**Passage to read**
As a full-stack developer working extensively on Linux, having complete visibility into open files and file handles is critical for building performant and stable applications. The Linux kernel exposes everything as files – including devices, sockets, pipes – which needs to be carefully monitored. This comprehensive guide will dive into Linux tools, techniques and best practices from a developer‘s lens to check open files and optimize resource usage.

File Descriptors in Linux

At the heart of open files in Linux is the concept of file descriptors. A file descriptor is simply an integer associated with an open file or other input/output resource. It is used by Linux kernels to interface and interact with these resources.

Some key points about file descriptors:

  • Allocated by the kernel when a file is opened or a new resource is created
  • Needed for processes to read, write and manipulate files
  • Have limit on maximum handles imposed per process
  • Closed automatically when process exits or by explicit close calls
  • Can leak when not properly closed leading to issues

As developers working with sockets, databases, RPC calls and more – it becomes crucial to monitor if file handles are being closed correctly.

**Supplied records**
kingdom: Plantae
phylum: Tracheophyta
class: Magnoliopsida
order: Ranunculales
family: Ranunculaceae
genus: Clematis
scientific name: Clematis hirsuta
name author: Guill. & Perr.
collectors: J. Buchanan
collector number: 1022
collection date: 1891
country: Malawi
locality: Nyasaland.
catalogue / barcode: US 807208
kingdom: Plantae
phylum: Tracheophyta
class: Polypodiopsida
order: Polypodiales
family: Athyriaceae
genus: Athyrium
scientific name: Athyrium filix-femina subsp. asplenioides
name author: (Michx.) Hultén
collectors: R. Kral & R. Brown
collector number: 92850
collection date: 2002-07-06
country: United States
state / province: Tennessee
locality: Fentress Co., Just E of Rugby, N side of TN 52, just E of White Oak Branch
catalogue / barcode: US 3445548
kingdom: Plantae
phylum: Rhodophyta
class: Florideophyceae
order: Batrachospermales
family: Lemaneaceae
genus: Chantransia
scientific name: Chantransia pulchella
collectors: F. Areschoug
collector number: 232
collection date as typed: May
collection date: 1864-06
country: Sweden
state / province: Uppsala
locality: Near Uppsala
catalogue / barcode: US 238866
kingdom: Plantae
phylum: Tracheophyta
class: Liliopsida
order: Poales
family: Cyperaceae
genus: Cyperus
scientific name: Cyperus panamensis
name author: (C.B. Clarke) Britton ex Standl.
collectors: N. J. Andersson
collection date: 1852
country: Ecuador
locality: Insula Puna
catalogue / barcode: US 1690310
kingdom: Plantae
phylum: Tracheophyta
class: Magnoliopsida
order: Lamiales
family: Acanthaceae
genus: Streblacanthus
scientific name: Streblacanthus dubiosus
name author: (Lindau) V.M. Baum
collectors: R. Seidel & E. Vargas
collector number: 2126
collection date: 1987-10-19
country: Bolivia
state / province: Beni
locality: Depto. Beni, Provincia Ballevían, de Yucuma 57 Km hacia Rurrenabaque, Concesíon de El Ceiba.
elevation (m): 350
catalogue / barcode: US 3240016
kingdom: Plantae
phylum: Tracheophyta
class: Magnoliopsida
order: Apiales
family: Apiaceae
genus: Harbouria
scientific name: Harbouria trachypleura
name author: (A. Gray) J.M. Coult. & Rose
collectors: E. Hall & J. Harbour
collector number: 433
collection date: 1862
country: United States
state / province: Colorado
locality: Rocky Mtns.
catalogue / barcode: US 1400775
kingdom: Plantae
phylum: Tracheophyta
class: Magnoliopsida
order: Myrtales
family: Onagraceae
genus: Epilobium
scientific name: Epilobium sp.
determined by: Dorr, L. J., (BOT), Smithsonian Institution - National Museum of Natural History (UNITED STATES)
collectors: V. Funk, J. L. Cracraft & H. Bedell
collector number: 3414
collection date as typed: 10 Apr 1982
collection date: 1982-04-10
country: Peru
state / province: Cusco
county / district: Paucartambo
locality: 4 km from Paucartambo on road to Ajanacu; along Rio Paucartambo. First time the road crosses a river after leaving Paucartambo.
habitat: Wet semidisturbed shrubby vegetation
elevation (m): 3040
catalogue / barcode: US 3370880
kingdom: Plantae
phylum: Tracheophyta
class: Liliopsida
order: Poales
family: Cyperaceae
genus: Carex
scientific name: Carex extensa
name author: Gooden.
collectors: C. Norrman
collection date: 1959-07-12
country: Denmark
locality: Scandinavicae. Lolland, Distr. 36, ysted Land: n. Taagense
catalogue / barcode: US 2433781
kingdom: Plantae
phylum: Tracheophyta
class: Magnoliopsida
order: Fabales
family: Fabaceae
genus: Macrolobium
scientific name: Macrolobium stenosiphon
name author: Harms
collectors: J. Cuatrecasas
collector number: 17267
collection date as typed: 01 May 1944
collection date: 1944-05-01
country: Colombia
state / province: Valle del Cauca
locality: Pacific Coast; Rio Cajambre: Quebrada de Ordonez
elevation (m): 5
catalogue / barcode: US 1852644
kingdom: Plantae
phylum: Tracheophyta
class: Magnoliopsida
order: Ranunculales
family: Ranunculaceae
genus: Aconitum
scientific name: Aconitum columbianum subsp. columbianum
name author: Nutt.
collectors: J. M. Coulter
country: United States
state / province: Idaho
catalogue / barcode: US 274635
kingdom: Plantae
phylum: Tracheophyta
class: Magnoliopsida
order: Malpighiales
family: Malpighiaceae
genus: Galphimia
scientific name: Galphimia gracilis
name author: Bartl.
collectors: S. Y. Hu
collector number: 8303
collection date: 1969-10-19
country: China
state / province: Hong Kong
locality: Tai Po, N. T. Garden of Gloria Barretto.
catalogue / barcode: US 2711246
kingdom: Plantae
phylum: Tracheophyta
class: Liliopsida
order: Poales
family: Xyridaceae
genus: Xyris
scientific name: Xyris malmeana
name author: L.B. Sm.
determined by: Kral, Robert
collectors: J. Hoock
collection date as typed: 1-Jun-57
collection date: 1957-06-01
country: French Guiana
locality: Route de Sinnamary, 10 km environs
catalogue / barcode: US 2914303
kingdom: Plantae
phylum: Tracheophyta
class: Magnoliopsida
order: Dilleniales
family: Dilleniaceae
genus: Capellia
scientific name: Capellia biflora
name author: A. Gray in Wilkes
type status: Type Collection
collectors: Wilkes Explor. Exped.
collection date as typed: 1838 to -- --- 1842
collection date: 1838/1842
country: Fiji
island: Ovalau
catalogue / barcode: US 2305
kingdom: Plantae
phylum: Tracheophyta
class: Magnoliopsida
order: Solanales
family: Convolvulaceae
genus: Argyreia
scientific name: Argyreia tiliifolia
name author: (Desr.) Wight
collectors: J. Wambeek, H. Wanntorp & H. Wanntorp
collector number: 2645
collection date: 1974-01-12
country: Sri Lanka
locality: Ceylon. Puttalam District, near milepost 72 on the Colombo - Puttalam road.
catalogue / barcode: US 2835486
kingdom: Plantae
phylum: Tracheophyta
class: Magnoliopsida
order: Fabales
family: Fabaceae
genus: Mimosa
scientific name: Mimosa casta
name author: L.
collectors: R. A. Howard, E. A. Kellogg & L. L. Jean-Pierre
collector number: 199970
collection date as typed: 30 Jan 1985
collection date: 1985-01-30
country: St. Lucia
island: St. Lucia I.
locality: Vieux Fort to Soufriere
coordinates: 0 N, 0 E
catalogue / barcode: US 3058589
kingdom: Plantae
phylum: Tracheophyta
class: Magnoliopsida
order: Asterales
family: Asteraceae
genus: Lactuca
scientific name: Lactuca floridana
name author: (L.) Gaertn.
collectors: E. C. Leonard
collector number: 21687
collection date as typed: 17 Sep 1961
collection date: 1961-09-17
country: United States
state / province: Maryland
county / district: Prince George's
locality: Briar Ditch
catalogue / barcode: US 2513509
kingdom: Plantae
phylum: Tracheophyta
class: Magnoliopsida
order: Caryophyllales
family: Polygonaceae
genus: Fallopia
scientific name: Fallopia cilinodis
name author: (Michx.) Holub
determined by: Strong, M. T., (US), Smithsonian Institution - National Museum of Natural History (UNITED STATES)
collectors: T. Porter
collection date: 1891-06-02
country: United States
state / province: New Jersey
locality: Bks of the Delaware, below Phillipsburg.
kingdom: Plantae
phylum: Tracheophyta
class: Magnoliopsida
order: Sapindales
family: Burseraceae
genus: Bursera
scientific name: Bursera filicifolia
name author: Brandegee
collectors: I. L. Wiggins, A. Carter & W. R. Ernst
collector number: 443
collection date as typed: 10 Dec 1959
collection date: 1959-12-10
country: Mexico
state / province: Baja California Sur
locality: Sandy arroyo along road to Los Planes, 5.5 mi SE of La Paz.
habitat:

**The tasks**
A - In the guide on checking open files in Linux, what is a file descriptor?
B - Please reproduce the guide on checking open files in Linux word for word, from "File Descriptors in" up to and including "being closed correctly.".

**Solution set**
A - A file descriptor is an integer associated with an open file or other input/output resource.

B -
File Descriptors in Linux

At the heart of open files in Linux is the concept of file descriptors. A file descriptor is simply an integer associated with an open file or other input/output resource. It is used by Linux kernels to interface and interact with these resources.

Some key points about file descriptors:

  • Allocated by the kernel when a file is opened or a new resource is created
  • Needed for processes to read, write and manipulate files
  • Have limit on maximum handles imposed per process
  • Closed automatically when process exits or by explicit close calls
  • Can leak when not properly closed leading to issues

As developers working with sockets, databases, RPC calls and more – it becomes crucial to monitor if file handles are being closed correctly.